# [Task]
Nothing but a number should be written: the count of lines below that contain "Rendered".

********

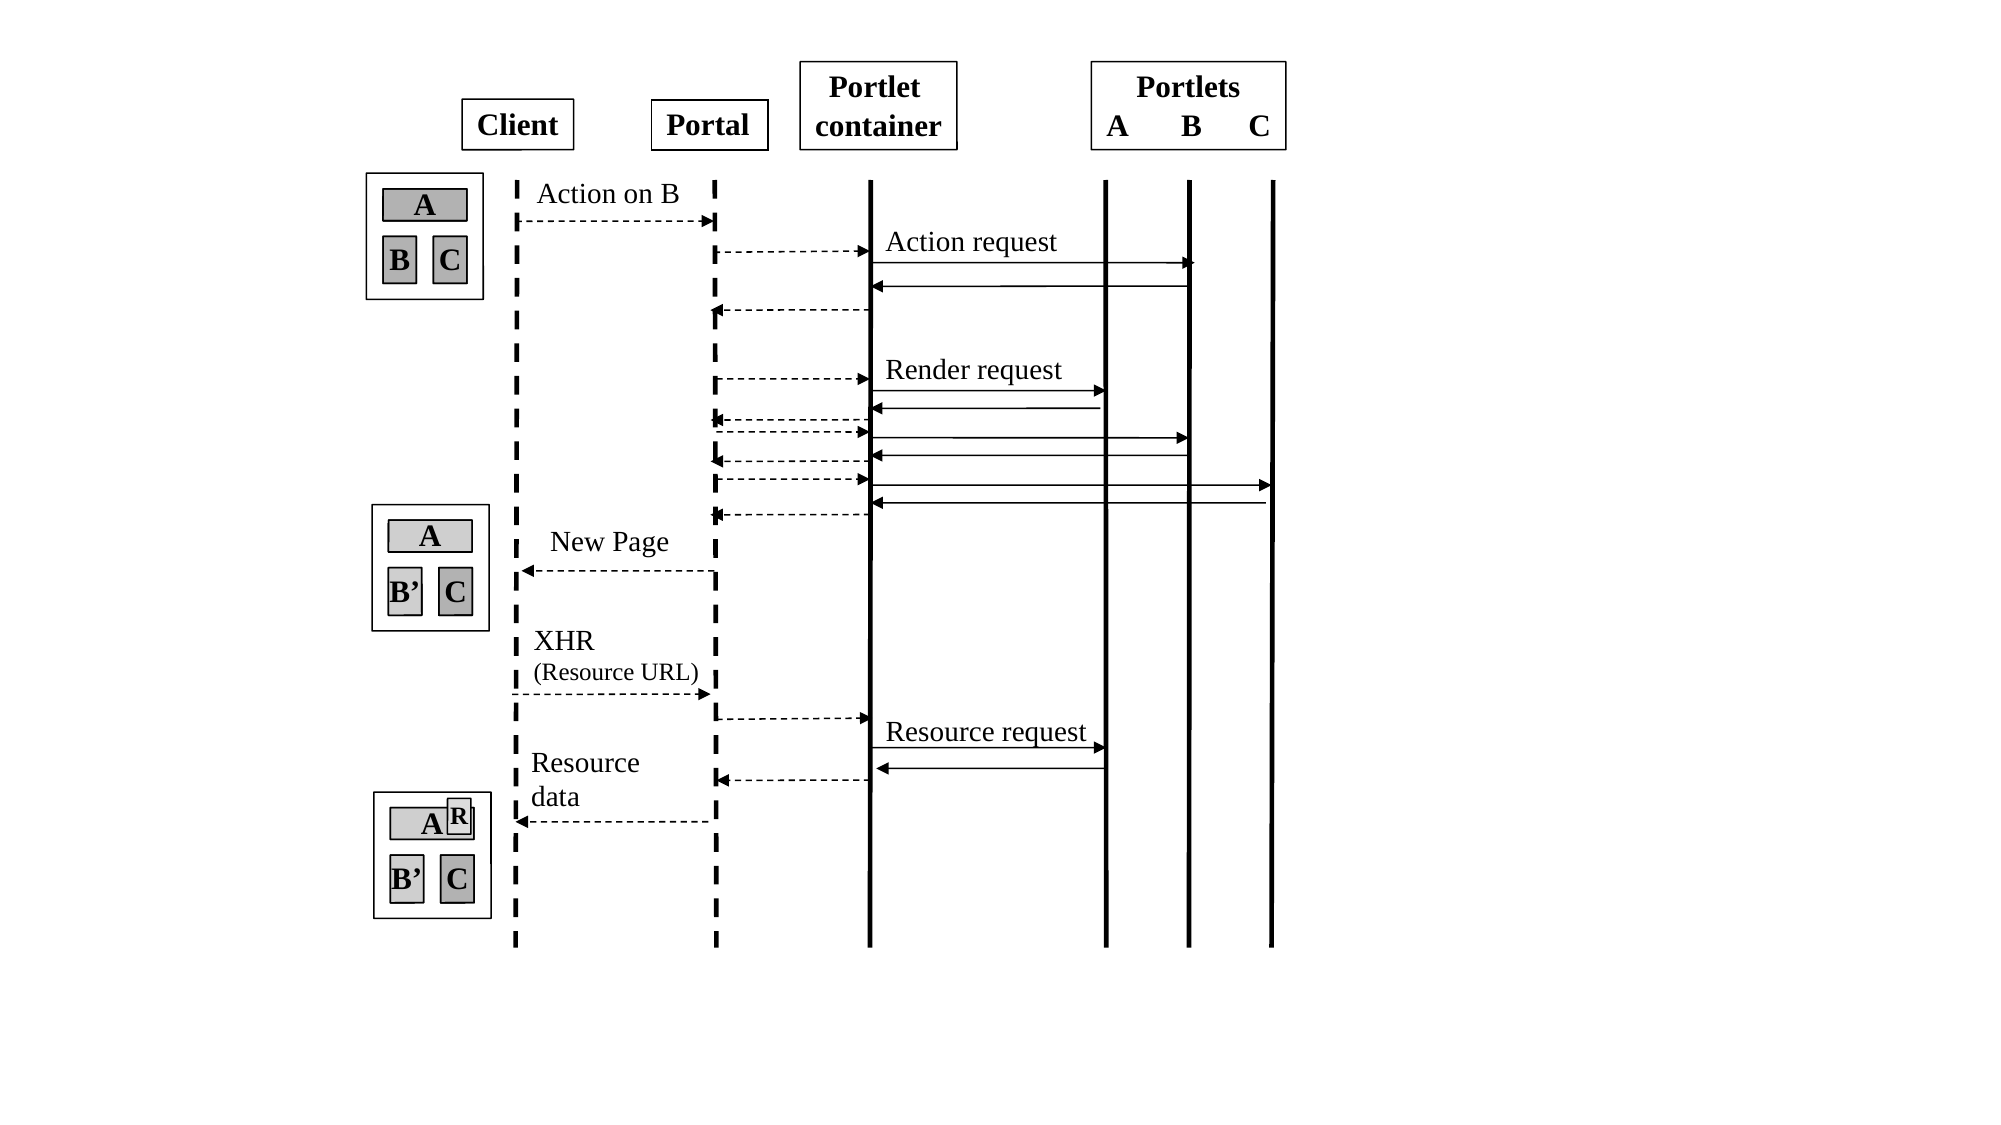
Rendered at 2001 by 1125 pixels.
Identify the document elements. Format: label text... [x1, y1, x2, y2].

text_box [710, 303, 726, 317]
text_box [857, 372, 870, 386]
text_box Portal [651, 99, 769, 150]
text_box [870, 478, 1272, 492]
text_box [710, 455, 726, 468]
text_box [373, 792, 492, 919]
text_box Action on B [521, 169, 696, 219]
text_box [870, 449, 1190, 462]
text_box [870, 280, 1190, 293]
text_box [433, 236, 467, 284]
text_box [388, 520, 472, 552]
text_box Action request [870, 217, 1073, 266]
text_box Render request [870, 345, 1078, 394]
text_box [366, 173, 484, 300]
text_box XHR (Resource URL) [518, 616, 715, 694]
text_box [876, 762, 1107, 775]
text_box [372, 504, 490, 631]
text_box [701, 214, 715, 228]
text_box [870, 431, 1190, 444]
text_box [382, 236, 417, 284]
text_box [515, 821, 531, 829]
text_box [710, 413, 726, 427]
text_box [1078, 384, 1107, 397]
text_box [857, 425, 871, 439]
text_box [388, 567, 422, 616]
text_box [438, 567, 473, 616]
text_box [859, 711, 873, 725]
text_box [698, 694, 711, 701]
text_box Portlets A B C [1091, 61, 1286, 150]
text_box [710, 508, 726, 521]
text_box [870, 496, 1266, 510]
text_box [870, 402, 1101, 415]
text_box Resource data [516, 738, 656, 821]
text_box Portlet container [800, 61, 957, 150]
text_box [857, 244, 870, 258]
text_box [1073, 256, 1195, 269]
text_box [716, 774, 737, 787]
text_box [857, 472, 871, 486]
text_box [382, 188, 467, 221]
text_box Resource request [870, 707, 1103, 756]
text_box Client [462, 99, 574, 150]
text_box New Page [535, 517, 685, 566]
text_box [521, 564, 537, 578]
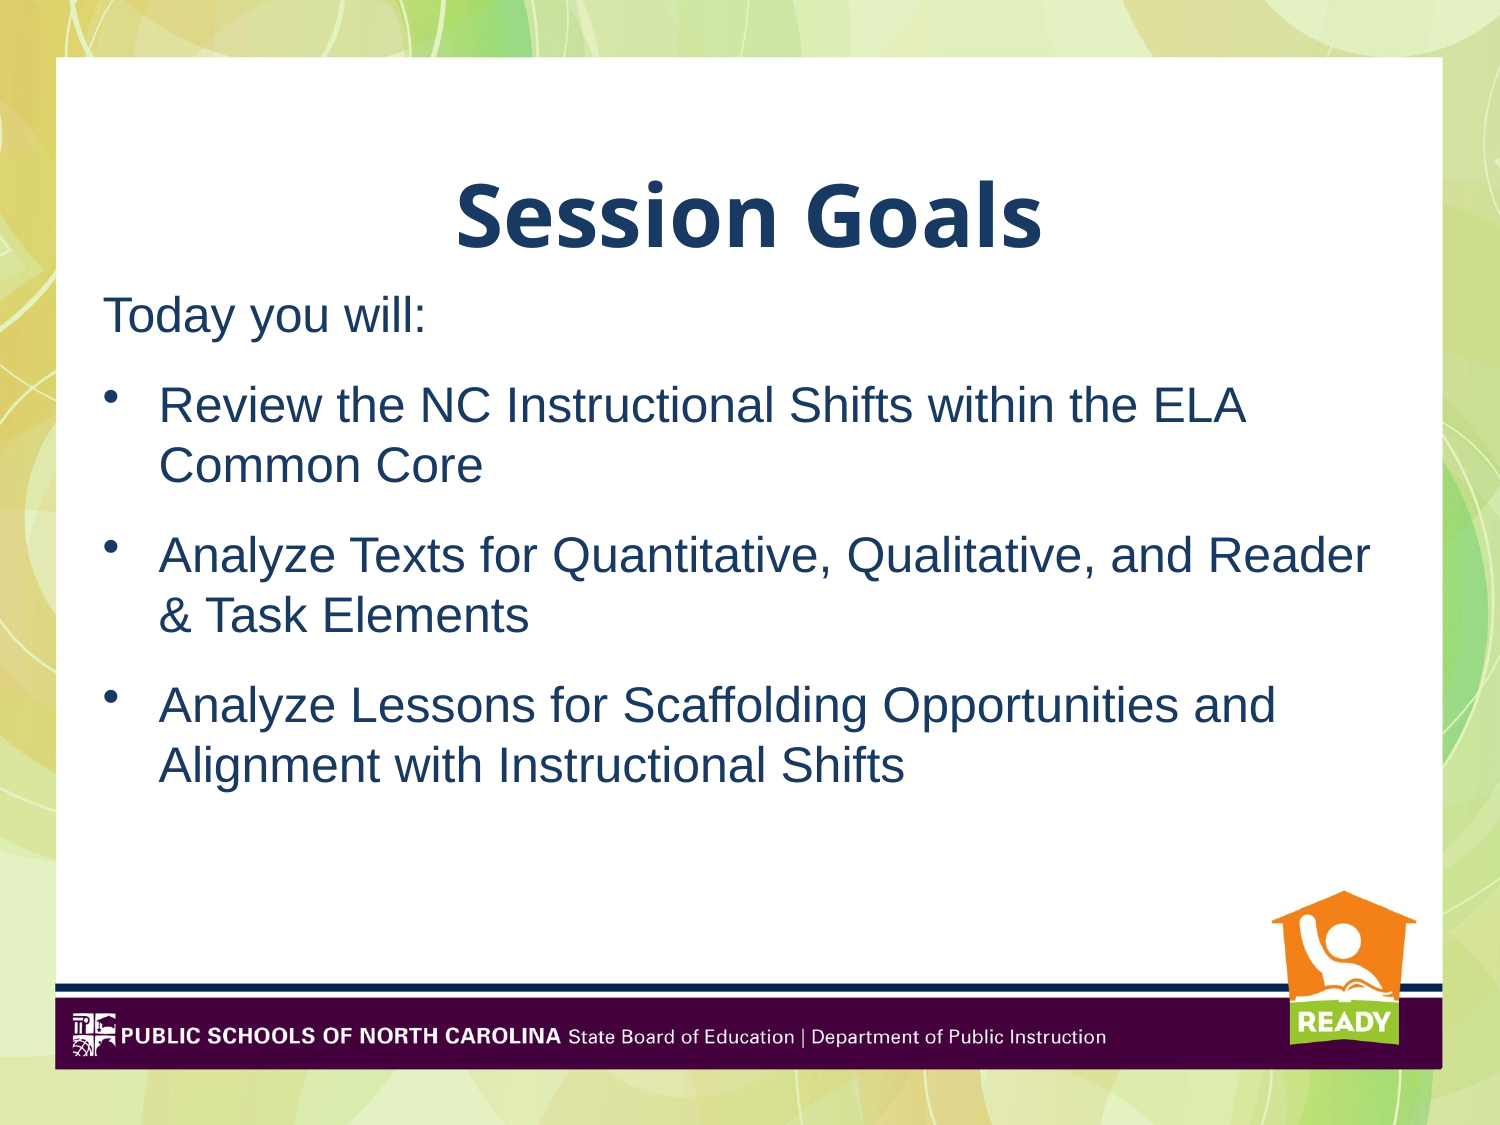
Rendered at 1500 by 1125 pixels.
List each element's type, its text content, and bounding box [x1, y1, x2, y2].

picture [0, 0, 1500, 1125]
title Session Goals [87, 87, 1413, 274]
list Today you will: Review the NC Instructional Shifts within the ELA Common Core Analyze Texts for Quantitative, Qualitative, and Reader & Task Elements Analyze Lessons for Scaffolding Opportunities and Alignment with Instructional Shifts [87, 274, 1413, 963]
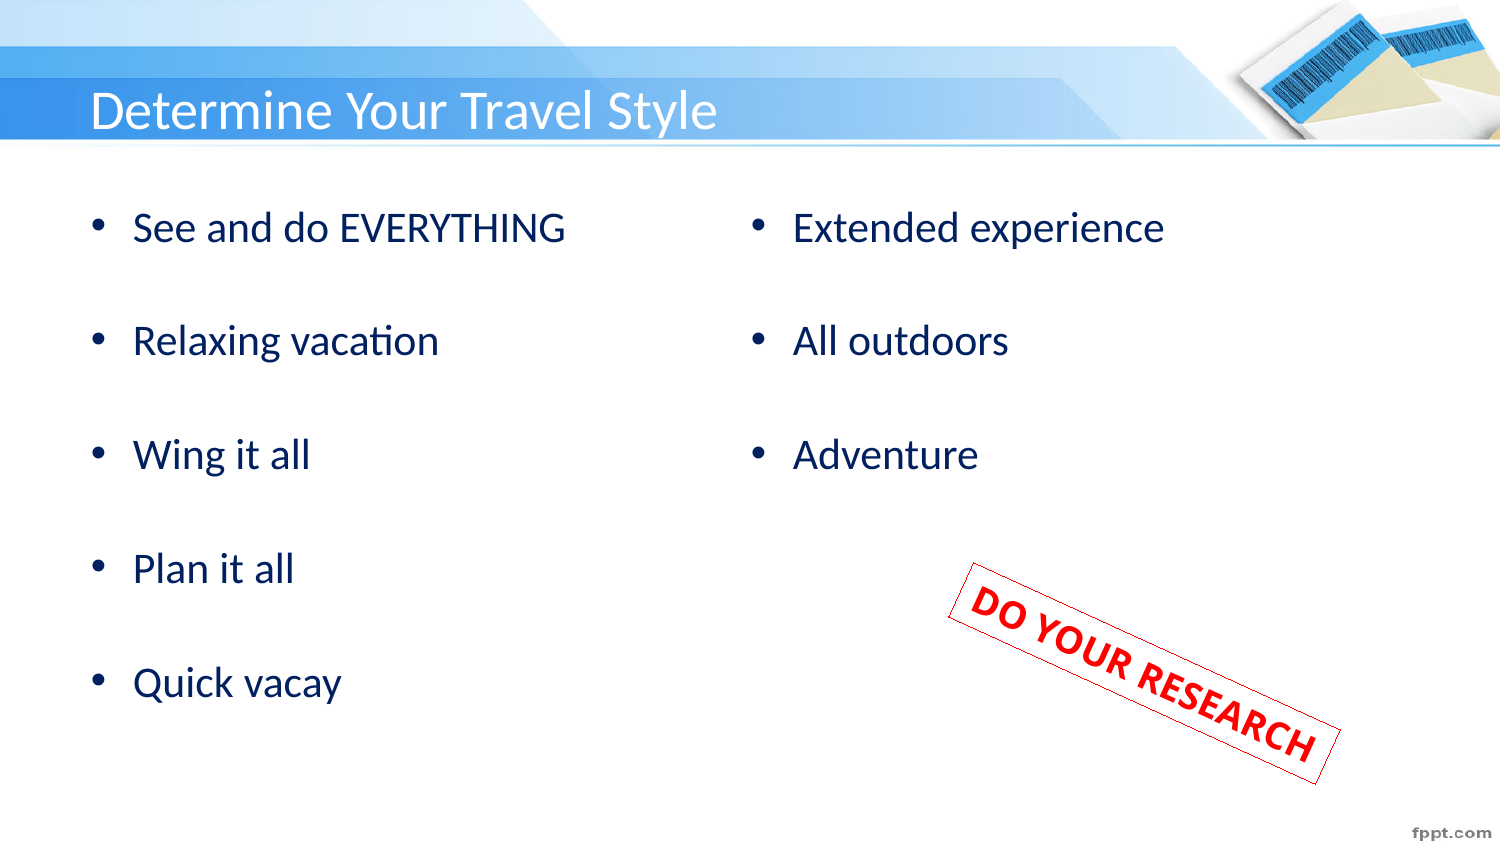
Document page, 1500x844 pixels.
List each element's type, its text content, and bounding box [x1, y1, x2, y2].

text_box DO YOUR RESEARCH [948, 562, 1341, 785]
title Determine Your Travel Style [75, 37, 1425, 138]
picture [0, 0, 1500, 844]
list See and do EVERYTHING Relaxing vacation Wing it all Plan it all Quick vacay Extended experience All outdoors Adventure [75, 138, 1426, 812]
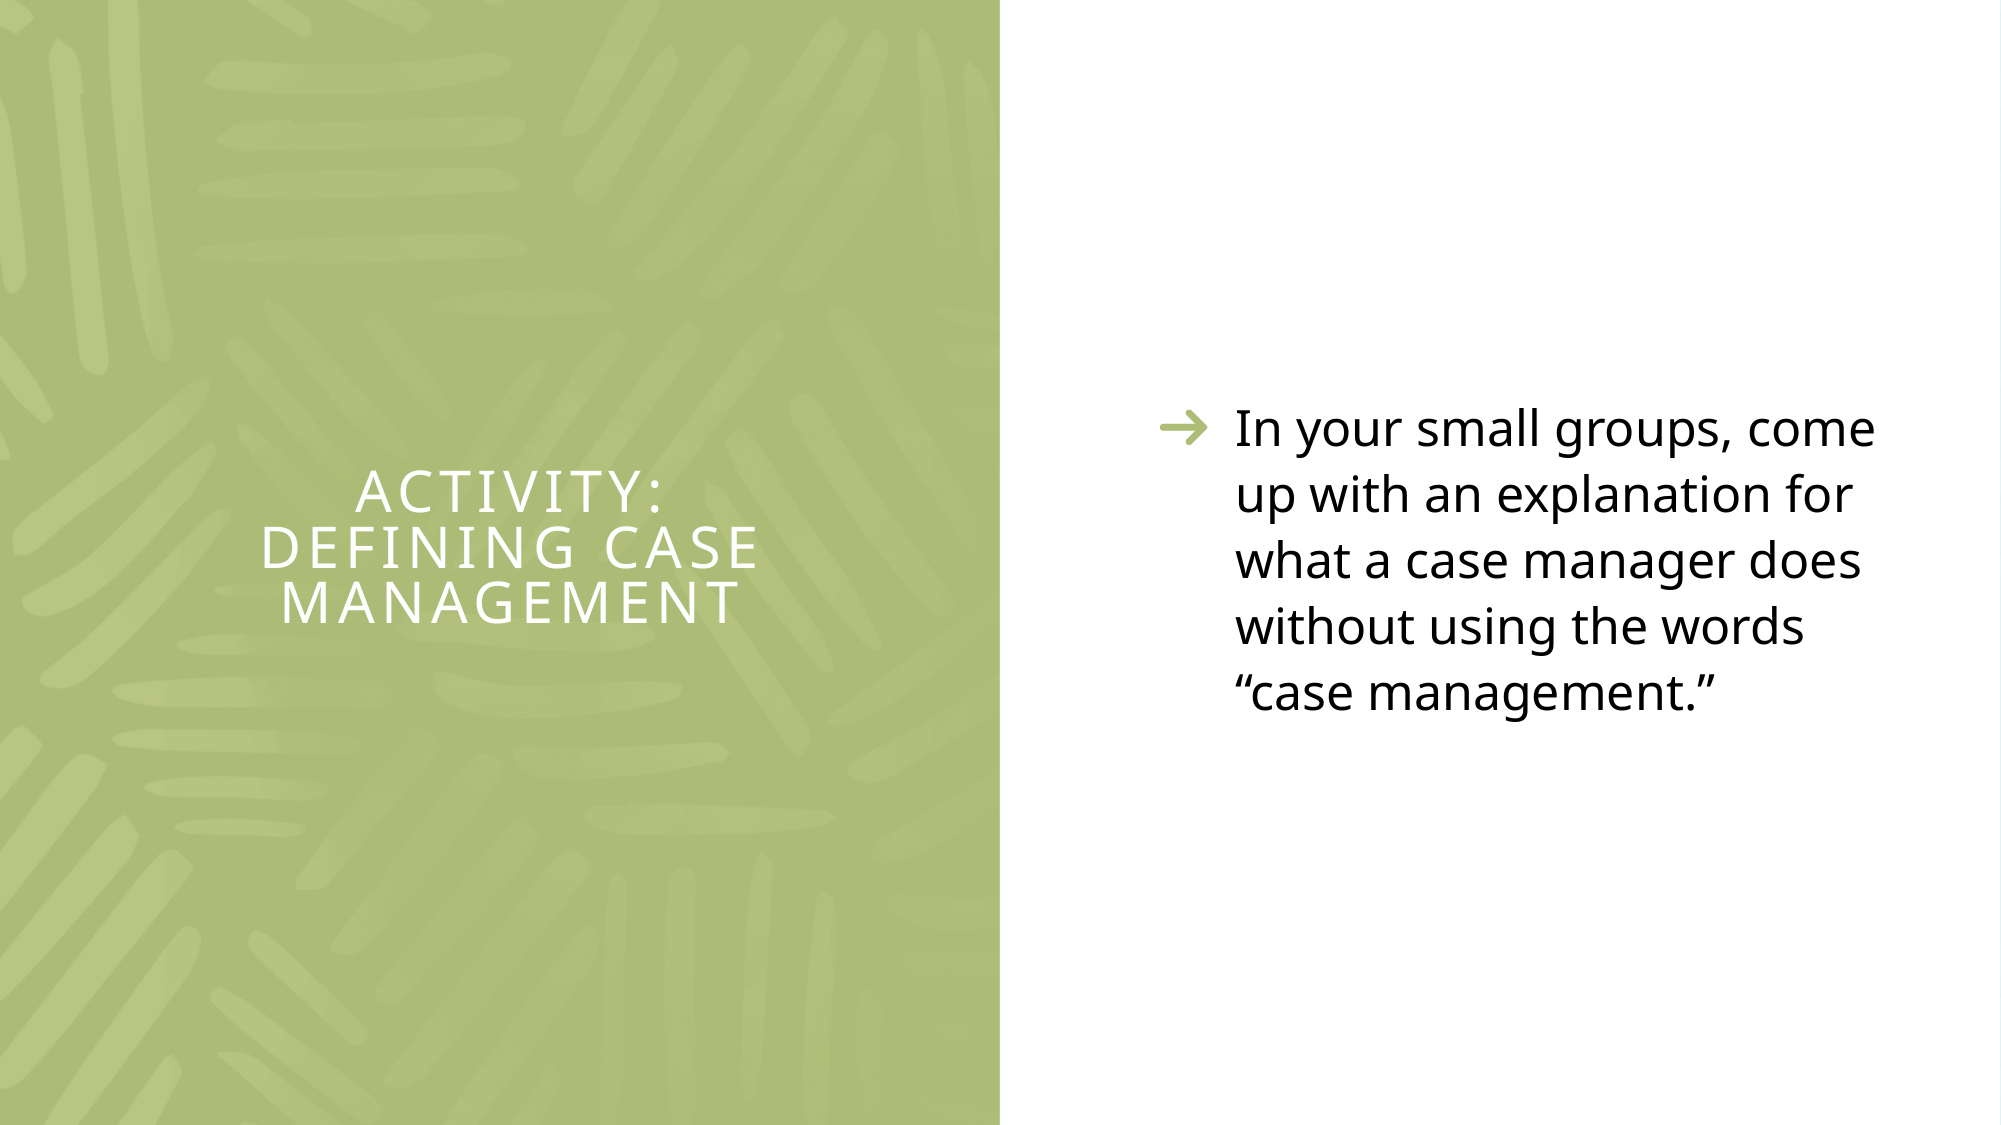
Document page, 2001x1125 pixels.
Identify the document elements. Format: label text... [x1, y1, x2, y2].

title Activity: Defining case management [121, 459, 904, 713]
picture [0, 0, 2001, 1125]
list In your small groups, come up with an explanation for what a case manager does without using the words “case management.” [1152, 140, 1888, 971]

********

# [Completed task]
2